Joan Miro

Joan Miro

"I try to apply colors like words that shape poems, like notes that shape music."
Joan Miro


Joan Miro (1893-1983)

Joan Miro ranks among the most important artists of the 20th century. An inventive and imaginative painter, sculptor, ceramicist and printmaker, he changed forever the course of modern art.

Joan Miró Ferra was born April 20, 1893, in Barcelona. At the age of 14, he went to business school in Barcelona and also attended the art school in the same city. Upon completing three years of art studies, he took a position as a clerk. After suffering a nervous breakdown, he abandoned business and resumed his art studies, attending Francesc Galí's Escola d'Art in Barcelona from 1912 to 1915. Miró received early encouragement from the dealer José Dalmau, who gave him his first solo show at his gallery in Barcelona in 1918.

In 1920 Miró made his first trip to Paris, where he met Pablo Picasso. From this time, Miró divided his time between Paris and Montroig, Spain. In Paris he associated with the poets Max Jacob, Pierre Reverdy, and Tristan Tzara and participated in Dada activities. It was his unending quest to merge the poetry of his art with the writings of poets, to find their common ground, to bridge poetry and painting.

Dalmau organized Miró's first solo show in Paris, at the Galerie la Licorne in 1921. His work was included in the Salon d'Automne of 1923. In 1924 Miró joined the Surrealist group. His solo show at the Galerie Pierre, Paris, in 1925 was a major Surrealist event; Miró was included in the first Surrealist exhibition at the Galerie Pierre that same year. He visited the Netherlands in 1928 and began a series of paintings inspired by Dutch masters. That year he also executed his first papiers collés (pasted papers) and collages. In 1929 he started his experiments in lithography, and his first etchings date from 1933. But it was after World War II that he turned to the graphic media in earnest. This return to printmaking engaged Miro's imagination until his death, and produced a body of intricate, innovative graphics which always reflected a restless search for different methods of composition and different visual content.

During the early 1930s he made Surrealist sculptures incorporating painted stones and found objects. In 1936 Miró left Spain because of the civil war; he returned in 1941. The following year he was commissioned to create a monumental work for the Paris World's Fair.

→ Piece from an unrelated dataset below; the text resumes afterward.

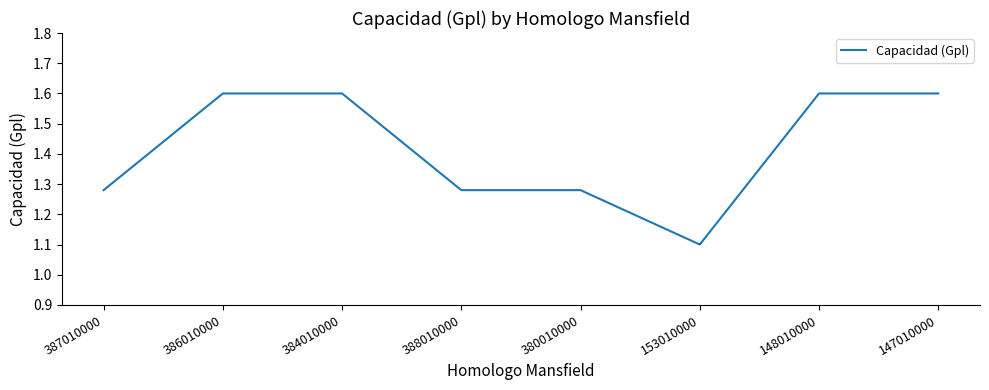

What is the change in value from 153010000 to 147010000?

+0.5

Miró's first major museum retrospective was held at the Museum of Modern Art, New York, in 1941. That year Miró began working in ceramics with Josep Lloréns y Artigas and started to concentrate on prints; from 1954 to 1973 he worked intensely in these two mediums, including etchings, lithographs and book illustrations. He received the Grand Prize for Graphic Work at the Venice Biennale in 1954, and his work was included in the first Documenta exhibition in Kassel the following year. In 1958 Miró was given a Guggenheim International Award for murals for the UNESCO building in Paris.

Miró retrospectives took place at the Musée National d'Art Moderne, Paris, in 1962, and the Grand Palais, Paris, in 1974. In 1978 the Musée National d'Art Moderne exhibited over five hundred works in a major retrospective of his drawings.

Miró died on December 25, 1983, in Palma de Mallorca, Spain.